10.2009 > 11.2009
I suoi piccoli ritratti su tavola sono stati più volte accostati alle tradizionali icone religiose. Quasi una provocazione, in apparenza. Dal glamour al misticismo ce ne corre, e il lavoro di Andrew Mania (Bristol, 1974) strizza l’occhio volentieri al luccichio di un mondo erotizzato, edonistico e narcisista. Ma c’è del vero, nell’ardito nesso.
I temi della superficie iconica, della reliquia e dello sguardo contemplativo sembrano in qualche modo ossessionare l’artista, che per la sua prima personale italiana non fa che rimarcare il gioco, già a partire dal titolo: The unholy innocents evoca l’innocenza dello sguardo che spia e anela al bello, nel dialogo irrisolto tra peccato e santità, concupiscenza e distacco. Gli innocenti non-santi di Andrew sono ragazzi pettinati alla moda, languidi, appena sorridenti o malinconici, collocati in quella zona opaca dell’immagine che incrocia presenza e assenza, identità e neutralità, caratterizzazione sentimentale ed evidenza della cosa.
Sono pitture descrittive, dal sapore un poco pop, tratteggiate con realistica cura; eppure, non le si identifica: volti anonimi, senza racconto, che incidono sfondi floreali o neutri. Spesso inseriti all’interno di piccole installazioni a parete, i dipinti si integrano con materiali di recupero e cimeli del passato, offrendosi allo sguardo come ambigui oggetti devozionali.
Stessa anomala sospensione nelle fotografie in bianco e nero, ritratti di giovani uomini effeminati che abitano una dimensione del bello autistica, immateriale, muta. È qui, in questa immediatezza illustrativa e insieme indefinita, che si rafforza la controversa corrispondenza con l’icona, esemplare punto di incontro tra rappresentazione ed astrazione.
E poi, il feticcio. Che siano immagini inossidabili di memorie familiari oppure oggetti d’ogni sorta archiviati con attitudine decadente, i suoi feticci del quotidiano fungono da materia prima per una retro-narrazione intima e insieme universale.

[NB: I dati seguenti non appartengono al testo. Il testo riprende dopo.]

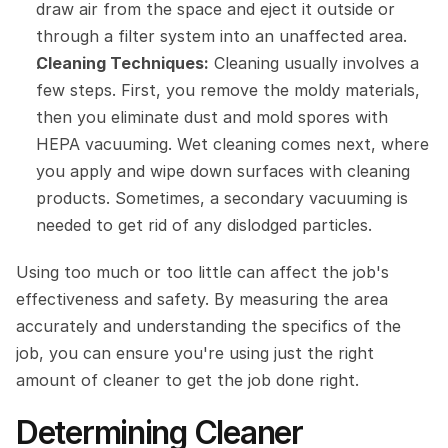
draw air from the space and eject it outside or 
through a filter system into an unaffected area.
Cleaning Techniques:
 Cleaning usually involves a 
few steps. First, you remove the moldy materials, 
then you eliminate dust and mold spores with 
HEPA vacuuming. Wet cleaning comes next, where 
you apply and wipe down surfaces with cleaning 
products. Sometimes, a secondary vacuuming is 
needed to get rid of any dislodged particles.
Using too much or too little can affect the job's 
effectiveness and safety. By measuring the area 
accurately and understanding the specifics of the 
job, you can ensure you're using just the right 
amount of cleaner to get the job done right.
Determining Cleaner 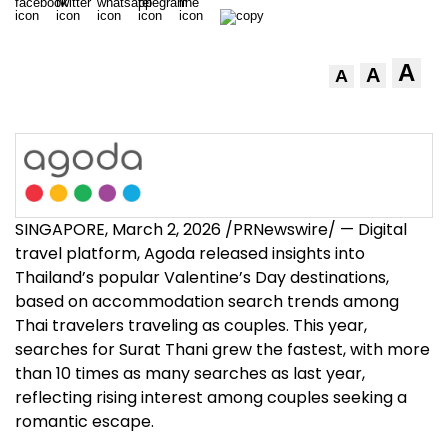
A
A
A
SINGAPORE
,
March 2, 2026
/PRNewswire/ — Digital
travel platform, Agoda released insights into
Thailand’s popular Valentine’s Day destinations,
based on accommodation search trends among
Thai travelers traveling as couples. This year,
searches for Surat Thani grew the fastest, with more
than 10 times as many searches as last year,
reflecting rising interest among couples seeking a
romantic escape.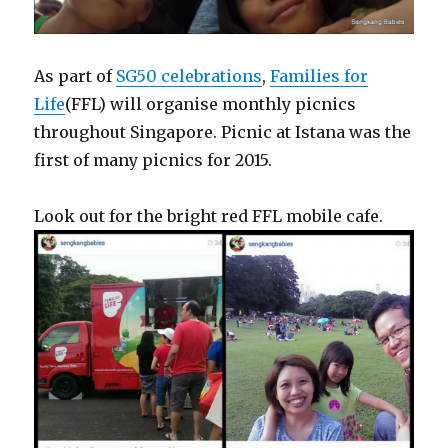
As part of
SG50 celebrations
,
Families for
Life
(FFL) will organise monthly picnics
throughout Singapore. Picnic at Istana was the
first of many picnics for 2015.
Look out for the bright red FFL mobile cafe.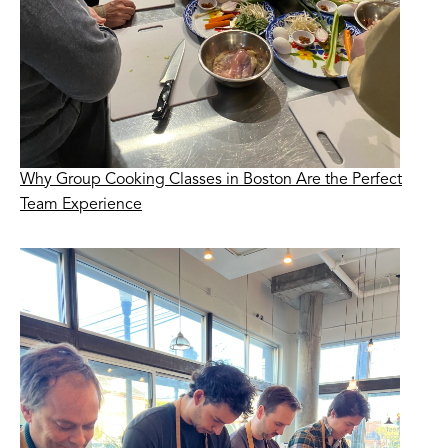
Why Group Cooking Classes in Boston Are the Perfect
Team Experience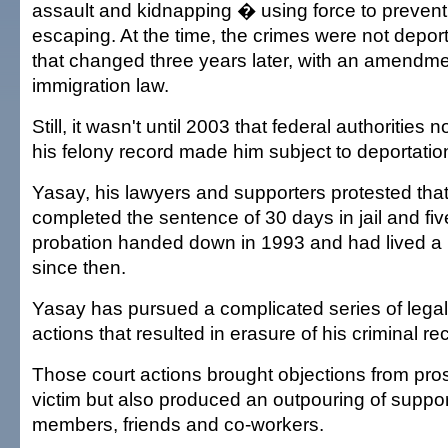
assault and kidnapping � using force to prevent 
escaping. At the time, the crimes were not depor
that changed three years later, with an amendmen
immigration law.
Still, it wasn't until 2003 that federal authorities 
his felony record made him subject to deportatio
Yasay, his lawyers and supporters protested tha
completed the sentence of 30 days in jail and fiv
probation handed down in 1993 and had lived a l
since then.
Yasay has pursued a complicated series of lega
actions that resulted in erasure of his criminal re
Those court actions brought objections from pro
victim but also produced an outpouring of suppor
members, friends and co-workers.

A Palermo l’artista rovista tra mercati e negozi dell’usato, dove recupera specchi, stoffe, collane, cornici, chincaglierie, scampoli di cuoio. Il tutto viene assemblato con semplici puntine da disegno, per dar vita ad altarini o siparietti in cui messa in scena del profano e venerazione dell’oggetto-reliquia sembrano convivere a dovere. Gusto minimal e amore per l’accumulazione, dettaglio raffinato e accento dimesso, sensualità e freddezza determinano efficaci equilibri.
Un po’ dandy, un po’ omosex, l’estetica combinatoria di Andrew Mania consacra agli specchi il progetto palermitano: usato di volta in volta come puro ready made o come componente strutturale di architetture povere e precarie, ibridato con foto e ricami o trasformato in foglio da disegno, lo specchio assolve a più funzioni: allarga il campo dell’immagine, precipita lo spettatore nello spazio dei corpi ritratti, moltiplica il reale offrendo all’occhio aperture e interruzioni.
Rimirarsi, spiarsi, sdoppiarsi e non riconoscersi. In una parola: scoprirsi immagine tra le immagini, ennesima icona innocente e non sacra.